Now all roads lead to France and heavy is the tread
Of the living; but the dead returning lightly dance.
Edward Thomas, Roads

Friday, May 27, 2022

How the AEF Dealt with War Brides


Two AEF War Couples


It was reported in the 25 Jun 1919 New York Times article "War Brides Taught American Ways" that at least 10,000 soldiers had married in Europe.  Susan Ziegler in her work on these unions, Entangling Alliances: Foreign War Brides and American Soldiers in the Twentieth Century, puts the number at  closer to 5,000. In any case, it was an impressive number. 

Ziegler points out that it was an unanticipated phenomenon that the AEF leadership found perplexing as it began emerging even as hostilities were still underway:

For the leaders of the U.S. military effort in World War I, relations between U.S. soldiers and local women posed a largely unprecedented set of questions with military, diplomatic, and domestic implications.  AEF leaders were unprepared for the range of policy problem they were asked to face, from the licensure of brothels to the resolution of paternity disputes.  Marriage the most public and visible of these problems, was among the most vexing.  Many within the military establishment advocated a ban on soldier marriage overseas.  There wer many reasons to support marriage, however.  What proved to be most significant was pressure from Al;lied leaders, who were outraged by mounting evidence of out-of-wedlock pregnancy and fears for the future of young women abandoned by American "boyfriends."  General John Pershing, commander of the AEF, ultimately took a stand in favor of  marriage for U.S. troops under hi command created policies to facilitate inter-cultural marriage. . . [These were] the first foreign "war brides" recognized by the U.S. government.

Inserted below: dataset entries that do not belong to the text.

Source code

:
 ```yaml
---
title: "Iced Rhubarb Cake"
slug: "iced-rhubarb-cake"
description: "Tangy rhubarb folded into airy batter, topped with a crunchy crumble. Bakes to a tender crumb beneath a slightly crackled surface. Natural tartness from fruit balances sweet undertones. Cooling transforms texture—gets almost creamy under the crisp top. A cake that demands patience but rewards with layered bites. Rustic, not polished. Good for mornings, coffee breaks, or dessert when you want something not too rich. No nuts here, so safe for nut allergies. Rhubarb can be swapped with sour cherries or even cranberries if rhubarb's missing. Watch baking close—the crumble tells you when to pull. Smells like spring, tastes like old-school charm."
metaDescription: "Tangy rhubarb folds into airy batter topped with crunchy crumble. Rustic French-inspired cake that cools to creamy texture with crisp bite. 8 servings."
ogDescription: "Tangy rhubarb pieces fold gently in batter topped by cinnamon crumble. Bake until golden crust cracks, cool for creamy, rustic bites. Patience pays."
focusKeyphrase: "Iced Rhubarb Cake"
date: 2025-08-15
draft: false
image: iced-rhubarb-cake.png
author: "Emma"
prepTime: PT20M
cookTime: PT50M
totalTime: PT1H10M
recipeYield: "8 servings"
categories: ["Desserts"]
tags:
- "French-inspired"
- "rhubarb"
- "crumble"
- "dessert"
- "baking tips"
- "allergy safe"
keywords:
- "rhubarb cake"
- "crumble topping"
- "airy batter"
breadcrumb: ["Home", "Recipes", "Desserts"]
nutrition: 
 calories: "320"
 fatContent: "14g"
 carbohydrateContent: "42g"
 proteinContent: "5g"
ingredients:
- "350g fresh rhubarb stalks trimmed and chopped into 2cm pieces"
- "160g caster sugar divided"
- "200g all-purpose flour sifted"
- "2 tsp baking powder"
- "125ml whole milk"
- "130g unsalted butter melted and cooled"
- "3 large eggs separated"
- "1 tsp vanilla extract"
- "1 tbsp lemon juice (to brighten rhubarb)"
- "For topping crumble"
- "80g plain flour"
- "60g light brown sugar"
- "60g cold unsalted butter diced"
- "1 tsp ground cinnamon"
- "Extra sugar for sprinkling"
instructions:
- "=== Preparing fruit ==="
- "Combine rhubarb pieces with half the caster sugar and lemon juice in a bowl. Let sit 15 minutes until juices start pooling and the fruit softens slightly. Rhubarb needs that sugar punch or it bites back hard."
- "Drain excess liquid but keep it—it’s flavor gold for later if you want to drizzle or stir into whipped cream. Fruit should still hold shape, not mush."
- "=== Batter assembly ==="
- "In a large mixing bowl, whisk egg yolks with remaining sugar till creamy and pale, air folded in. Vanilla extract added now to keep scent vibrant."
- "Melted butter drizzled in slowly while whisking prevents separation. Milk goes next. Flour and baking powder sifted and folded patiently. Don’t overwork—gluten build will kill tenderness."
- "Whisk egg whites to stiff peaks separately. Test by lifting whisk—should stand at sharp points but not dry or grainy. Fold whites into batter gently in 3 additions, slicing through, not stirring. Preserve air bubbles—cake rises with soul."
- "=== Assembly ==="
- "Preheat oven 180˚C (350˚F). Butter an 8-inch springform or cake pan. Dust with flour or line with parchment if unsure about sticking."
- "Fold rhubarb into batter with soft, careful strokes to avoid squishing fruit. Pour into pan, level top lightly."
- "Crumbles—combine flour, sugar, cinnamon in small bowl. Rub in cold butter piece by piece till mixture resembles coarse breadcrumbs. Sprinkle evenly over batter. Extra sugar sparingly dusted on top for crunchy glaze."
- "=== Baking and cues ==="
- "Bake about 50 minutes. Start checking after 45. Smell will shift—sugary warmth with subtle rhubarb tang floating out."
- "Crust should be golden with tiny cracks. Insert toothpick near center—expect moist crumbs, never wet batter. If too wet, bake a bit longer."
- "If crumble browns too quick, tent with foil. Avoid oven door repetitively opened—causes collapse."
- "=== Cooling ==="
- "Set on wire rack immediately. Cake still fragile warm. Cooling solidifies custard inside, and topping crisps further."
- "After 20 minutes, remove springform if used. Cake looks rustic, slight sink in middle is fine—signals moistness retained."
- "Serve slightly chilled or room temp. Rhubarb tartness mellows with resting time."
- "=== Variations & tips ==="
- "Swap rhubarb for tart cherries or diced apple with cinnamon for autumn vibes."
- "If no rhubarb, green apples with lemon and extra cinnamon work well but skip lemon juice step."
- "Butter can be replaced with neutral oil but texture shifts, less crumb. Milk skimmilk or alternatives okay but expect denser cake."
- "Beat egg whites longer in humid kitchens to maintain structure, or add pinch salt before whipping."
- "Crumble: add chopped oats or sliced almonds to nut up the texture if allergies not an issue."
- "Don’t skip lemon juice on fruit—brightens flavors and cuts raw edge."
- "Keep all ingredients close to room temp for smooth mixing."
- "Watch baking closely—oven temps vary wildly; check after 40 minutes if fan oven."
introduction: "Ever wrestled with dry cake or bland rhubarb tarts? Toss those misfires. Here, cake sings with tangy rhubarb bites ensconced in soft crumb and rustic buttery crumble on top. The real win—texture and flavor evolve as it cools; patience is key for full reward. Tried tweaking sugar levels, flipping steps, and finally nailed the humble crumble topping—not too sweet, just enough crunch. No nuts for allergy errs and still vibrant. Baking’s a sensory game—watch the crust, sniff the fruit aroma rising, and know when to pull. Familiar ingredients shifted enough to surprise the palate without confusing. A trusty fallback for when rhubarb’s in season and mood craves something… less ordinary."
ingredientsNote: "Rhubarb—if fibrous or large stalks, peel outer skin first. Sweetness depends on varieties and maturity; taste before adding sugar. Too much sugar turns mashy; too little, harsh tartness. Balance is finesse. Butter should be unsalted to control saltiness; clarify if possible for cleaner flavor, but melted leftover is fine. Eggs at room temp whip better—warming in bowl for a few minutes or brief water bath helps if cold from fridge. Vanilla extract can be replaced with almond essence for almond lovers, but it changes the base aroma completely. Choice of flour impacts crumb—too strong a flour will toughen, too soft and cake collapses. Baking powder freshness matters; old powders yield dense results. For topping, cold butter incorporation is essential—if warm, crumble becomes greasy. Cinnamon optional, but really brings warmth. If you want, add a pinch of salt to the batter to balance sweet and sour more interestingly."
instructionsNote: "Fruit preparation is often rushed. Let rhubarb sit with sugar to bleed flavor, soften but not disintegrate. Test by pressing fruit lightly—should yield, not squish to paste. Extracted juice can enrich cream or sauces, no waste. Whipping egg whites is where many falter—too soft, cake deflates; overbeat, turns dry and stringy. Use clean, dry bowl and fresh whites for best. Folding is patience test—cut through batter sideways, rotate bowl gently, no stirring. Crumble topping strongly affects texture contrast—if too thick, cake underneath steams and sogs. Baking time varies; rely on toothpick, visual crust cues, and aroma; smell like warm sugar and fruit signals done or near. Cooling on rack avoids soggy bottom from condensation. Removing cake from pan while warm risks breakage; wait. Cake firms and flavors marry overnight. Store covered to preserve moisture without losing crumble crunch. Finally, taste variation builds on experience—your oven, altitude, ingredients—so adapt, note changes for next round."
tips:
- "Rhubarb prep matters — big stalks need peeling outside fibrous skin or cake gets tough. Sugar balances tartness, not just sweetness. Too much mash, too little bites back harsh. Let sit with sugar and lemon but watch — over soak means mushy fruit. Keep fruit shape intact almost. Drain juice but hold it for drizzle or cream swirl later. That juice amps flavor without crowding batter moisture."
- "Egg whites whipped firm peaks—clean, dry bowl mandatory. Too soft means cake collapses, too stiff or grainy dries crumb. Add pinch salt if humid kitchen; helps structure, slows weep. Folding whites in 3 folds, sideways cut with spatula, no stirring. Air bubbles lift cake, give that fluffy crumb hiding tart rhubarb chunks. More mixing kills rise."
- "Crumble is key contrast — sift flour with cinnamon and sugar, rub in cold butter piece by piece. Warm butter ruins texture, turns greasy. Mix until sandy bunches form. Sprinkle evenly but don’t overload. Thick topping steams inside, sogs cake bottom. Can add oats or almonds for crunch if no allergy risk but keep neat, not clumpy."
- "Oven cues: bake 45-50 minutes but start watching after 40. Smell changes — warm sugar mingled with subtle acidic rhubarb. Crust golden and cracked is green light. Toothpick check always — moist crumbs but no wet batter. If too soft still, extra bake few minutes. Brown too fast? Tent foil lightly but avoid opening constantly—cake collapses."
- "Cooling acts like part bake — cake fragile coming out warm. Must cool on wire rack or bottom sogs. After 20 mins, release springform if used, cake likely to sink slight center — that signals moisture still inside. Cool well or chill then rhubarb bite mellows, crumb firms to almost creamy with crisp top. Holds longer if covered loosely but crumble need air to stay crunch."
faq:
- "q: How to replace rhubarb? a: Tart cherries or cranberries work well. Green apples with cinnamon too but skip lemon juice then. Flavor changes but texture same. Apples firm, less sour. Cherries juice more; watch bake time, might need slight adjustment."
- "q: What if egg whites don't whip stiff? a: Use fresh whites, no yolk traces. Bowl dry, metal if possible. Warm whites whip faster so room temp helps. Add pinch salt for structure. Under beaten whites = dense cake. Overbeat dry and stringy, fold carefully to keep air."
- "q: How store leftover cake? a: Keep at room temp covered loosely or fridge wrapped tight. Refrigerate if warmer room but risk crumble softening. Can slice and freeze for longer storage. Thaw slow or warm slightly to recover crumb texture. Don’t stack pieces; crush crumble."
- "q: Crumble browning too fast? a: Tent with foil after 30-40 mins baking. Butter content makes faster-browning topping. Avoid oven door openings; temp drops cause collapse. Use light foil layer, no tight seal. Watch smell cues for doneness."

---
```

US citizenship laws during the WWI era allowed foreign-born wives to become American citizens by marriage. So in addition to the demobilization of troops, AEF policies and procedures to transport "war brides" and their children to the USA were also implemented. New couples were required to complete the necessary paperwork to secure the bride's government-sponsored transport to America, leaving the genealogists and descendants a researchable treasure chest of documents.

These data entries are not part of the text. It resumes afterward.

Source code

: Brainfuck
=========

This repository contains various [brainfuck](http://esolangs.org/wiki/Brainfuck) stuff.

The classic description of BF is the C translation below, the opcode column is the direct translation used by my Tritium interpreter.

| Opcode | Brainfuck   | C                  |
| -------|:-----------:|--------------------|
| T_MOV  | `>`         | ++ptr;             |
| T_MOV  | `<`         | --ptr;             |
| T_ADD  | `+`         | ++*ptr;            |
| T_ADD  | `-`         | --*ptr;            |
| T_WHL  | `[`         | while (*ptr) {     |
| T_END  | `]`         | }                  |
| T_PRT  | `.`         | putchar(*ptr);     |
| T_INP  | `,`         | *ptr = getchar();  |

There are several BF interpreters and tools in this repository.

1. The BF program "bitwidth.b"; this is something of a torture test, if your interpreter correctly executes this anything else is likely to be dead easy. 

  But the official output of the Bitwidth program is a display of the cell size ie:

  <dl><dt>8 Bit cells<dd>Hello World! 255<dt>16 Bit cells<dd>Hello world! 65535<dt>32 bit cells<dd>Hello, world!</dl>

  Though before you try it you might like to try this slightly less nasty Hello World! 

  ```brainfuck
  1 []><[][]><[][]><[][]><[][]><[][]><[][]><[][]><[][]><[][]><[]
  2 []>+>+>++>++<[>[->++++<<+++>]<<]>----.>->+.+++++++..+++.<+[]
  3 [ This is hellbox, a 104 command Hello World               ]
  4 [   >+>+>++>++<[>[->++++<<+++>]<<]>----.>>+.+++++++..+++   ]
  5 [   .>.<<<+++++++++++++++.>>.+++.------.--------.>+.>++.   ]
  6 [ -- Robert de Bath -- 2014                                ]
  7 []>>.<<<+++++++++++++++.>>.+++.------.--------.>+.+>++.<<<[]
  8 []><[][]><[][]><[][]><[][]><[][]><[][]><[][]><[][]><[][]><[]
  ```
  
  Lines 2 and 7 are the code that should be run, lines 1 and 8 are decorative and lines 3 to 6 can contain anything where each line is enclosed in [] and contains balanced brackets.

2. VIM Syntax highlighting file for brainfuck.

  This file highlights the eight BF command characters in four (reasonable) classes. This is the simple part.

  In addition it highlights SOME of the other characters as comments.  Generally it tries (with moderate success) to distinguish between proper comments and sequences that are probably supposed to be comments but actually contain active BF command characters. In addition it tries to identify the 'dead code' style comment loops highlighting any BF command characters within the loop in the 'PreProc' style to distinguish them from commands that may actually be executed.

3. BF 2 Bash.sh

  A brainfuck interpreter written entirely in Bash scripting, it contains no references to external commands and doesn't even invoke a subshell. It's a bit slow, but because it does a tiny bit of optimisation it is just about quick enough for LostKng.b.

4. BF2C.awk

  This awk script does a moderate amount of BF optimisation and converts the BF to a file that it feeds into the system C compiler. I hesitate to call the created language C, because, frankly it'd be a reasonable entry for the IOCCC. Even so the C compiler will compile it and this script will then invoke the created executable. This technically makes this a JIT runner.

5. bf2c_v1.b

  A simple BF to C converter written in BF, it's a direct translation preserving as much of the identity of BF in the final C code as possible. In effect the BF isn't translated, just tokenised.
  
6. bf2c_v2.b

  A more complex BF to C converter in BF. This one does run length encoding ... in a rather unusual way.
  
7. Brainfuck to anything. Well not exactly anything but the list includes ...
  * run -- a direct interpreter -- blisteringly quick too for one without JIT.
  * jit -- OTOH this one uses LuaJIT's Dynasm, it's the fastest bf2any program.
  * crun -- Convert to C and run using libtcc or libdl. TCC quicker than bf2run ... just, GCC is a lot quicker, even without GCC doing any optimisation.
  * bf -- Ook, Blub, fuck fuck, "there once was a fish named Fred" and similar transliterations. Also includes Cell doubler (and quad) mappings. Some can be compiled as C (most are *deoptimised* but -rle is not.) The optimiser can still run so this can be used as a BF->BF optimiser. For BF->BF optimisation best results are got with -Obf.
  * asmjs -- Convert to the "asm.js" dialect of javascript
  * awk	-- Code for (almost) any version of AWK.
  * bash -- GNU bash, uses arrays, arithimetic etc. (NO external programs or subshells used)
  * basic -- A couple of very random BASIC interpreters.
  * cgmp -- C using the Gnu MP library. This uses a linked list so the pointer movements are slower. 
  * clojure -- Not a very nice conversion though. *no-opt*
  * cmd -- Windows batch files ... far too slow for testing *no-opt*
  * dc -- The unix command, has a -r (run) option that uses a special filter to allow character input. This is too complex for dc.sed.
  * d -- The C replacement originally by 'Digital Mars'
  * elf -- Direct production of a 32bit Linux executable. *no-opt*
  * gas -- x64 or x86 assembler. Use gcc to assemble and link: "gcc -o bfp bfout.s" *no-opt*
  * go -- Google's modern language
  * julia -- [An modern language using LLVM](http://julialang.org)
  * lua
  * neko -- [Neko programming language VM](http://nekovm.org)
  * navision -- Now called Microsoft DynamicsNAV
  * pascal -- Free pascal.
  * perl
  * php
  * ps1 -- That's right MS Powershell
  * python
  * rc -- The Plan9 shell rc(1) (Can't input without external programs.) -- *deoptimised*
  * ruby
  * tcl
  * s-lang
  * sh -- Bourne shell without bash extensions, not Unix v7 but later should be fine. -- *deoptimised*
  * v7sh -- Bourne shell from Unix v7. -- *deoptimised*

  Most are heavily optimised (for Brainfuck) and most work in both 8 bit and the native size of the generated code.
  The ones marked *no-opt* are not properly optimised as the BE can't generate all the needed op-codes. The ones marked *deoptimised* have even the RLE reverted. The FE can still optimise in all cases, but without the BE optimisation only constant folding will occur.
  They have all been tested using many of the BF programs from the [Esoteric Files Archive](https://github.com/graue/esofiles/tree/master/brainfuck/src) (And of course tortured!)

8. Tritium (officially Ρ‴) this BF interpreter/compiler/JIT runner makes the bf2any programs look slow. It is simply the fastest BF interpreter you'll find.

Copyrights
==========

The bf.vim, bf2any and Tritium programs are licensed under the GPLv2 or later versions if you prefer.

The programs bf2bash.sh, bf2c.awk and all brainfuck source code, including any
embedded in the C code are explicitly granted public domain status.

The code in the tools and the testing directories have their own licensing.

While awaiting transport on vessels nicknamed Honeymoon or Bridal Ship, war brides were tutored in English, and schooled in the "American Way" at "bridal camps." France held popular seaport bridal camps in abandoned French barracks in Brest, Bordeaux, and St. Nazaire. Approximately 6,000 soldiers held Franco-American marriage licenses, to include 2,000 recorded marriages between Black soldiers and French women. These European camps, supported by the U.S. Army, U.S. State Department, and even the French government, were staffed by the American Red Cross, YMCA, and YWCA.

Brides of all nationalities, some as young as 14 years old, were transported on ships to America. Icelandic and British women reached France for transport. Italian girls Czechs, Serbians, Portuguese, Spanish, Norwegian, and Russian wives also arrived at the various European camps to await transport. Even German brides, who soldiers were forbidden to marry without an officer's permission, occupied bridal ships, especially during the Germany occupation (1919), when there was an increase in German-American marriages. 

The system established by General Pershing was in good part still viable when the Second World War came around.  After the war 45,000 new war brides came to America.

Sources:  The U.S. National Archives; Entangling Alliances: Foreign War Brides and American Soldiers in the Twentieth Century





1 comment:

  1. Excellent little recognized subject coverage.